You know, with that, 1,100 qubits is still quite limited because if we think of a
computer with 1100 bits, there is a computer with about 1,100 bits, and that's an Atari
2,600.
And it's where we are.
Yeah, exactly.
That's pretty crazy to think about.
Does simulating quantum work on conventional computers,
Is that the process we have to go through to figure out the usefulness of them just because we can't,
just because our intuition isn't there to do it?
Talk to me about the simulation piece of this.
No, not at all, actually.
I think it's quite common with beginners that they like to use simulators to be able to get very quick feedback
to try different things and see how they work.
But actually, the way we understand these algorithms, the way we prove they work and so on,
tends to be more pen-of-paper mathematics.
So we tend to write down in general description of what it's doing
and from that, you know, figure out how many operations it would require and so on.
And understanding how to take advantage of quantum mechanics,
a lot of the time you care about doing transformations of the data.
We call these quantum Fourier transforms,
but you're taking a Fourier transform of your data again and again
and trying to use that in a constructive way.
and that's a challenge, but it's something that we understand the mathematics of pretty well.
Now, how to do useful things, that's more challenging, but writing down the net effect as a mathematical object, yeah, we can do that fairly well.
But the place I was going with this is basically to say that combination of the quantum computers growing exponentially in size with the exponential difficulty of simulating them,
means that the power of quantum computers, or the power of quantum computers, even compared to the conventional computing as it's growing exponentially at time, it's double exponential.

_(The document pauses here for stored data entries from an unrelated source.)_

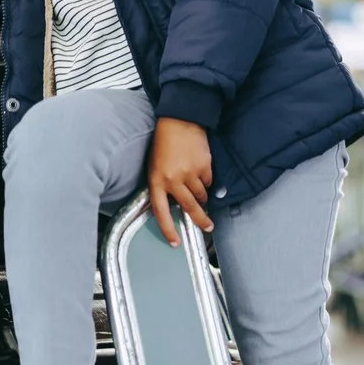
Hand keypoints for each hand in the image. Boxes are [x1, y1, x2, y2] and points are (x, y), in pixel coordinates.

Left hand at [146, 116, 216, 247]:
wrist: (179, 122)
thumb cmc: (164, 144)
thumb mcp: (155, 166)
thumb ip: (162, 185)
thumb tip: (174, 204)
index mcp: (156, 180)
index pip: (161, 211)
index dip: (167, 229)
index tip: (175, 243)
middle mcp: (173, 180)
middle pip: (189, 208)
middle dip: (201, 220)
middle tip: (208, 227)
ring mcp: (190, 174)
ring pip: (201, 196)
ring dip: (202, 196)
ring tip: (198, 187)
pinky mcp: (204, 167)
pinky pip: (209, 182)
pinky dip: (206, 180)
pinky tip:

And this is not something we're used to.
There's very, very, very few things in the world that grow at a double exponential rate.
But if you look at quantum algorithms for machine learning, for example, I used to work on some of these before I started Horizon.
And one that we had worked on was for a particular machine learning model called Gaussian process regression.
but if you wanted to train a model
with a thousand
training points
and then you
want to get a prediction out of that
that has some cost on a conventional computer
is going to take some number of operations
but if you were then to increase
to a million data points
the slowdown would be a factor of about a billion
on a quantum computer the slowdown is a factor of four
and if you were to go from a million training points
to a trillion training points,
the slowdown would be another factor of four.
So when we think about what quantum computers can do,
it's very hard for us to comprehend
in terms of some of these things,
the speed up, the change with time is so enormous
that it's really hard to comprehend.
And that's why I say
it's like that change from not having computers to having computers,
from when computers were people to when computers were machines.
And I think it's going to be that scale.
change. Now, if you ask others, they will give you different answers. So I'm not going to pretend
that my view is shared by everyone else in the field. For sure, it's not. Some people view them
as just, you know, devices that might be useful for solving optimization problems and things like
this, but just some kind of special purpose thing. But I mean, I wouldn't be in this,
so I wouldn't be doing this if I wasn't optimistic about it. At least from where I stand the evidence
seems to support it at the moment that we are on this path that can potentially lead to
to another computing revolution, like a second revolution in computing that is at least as big as the first.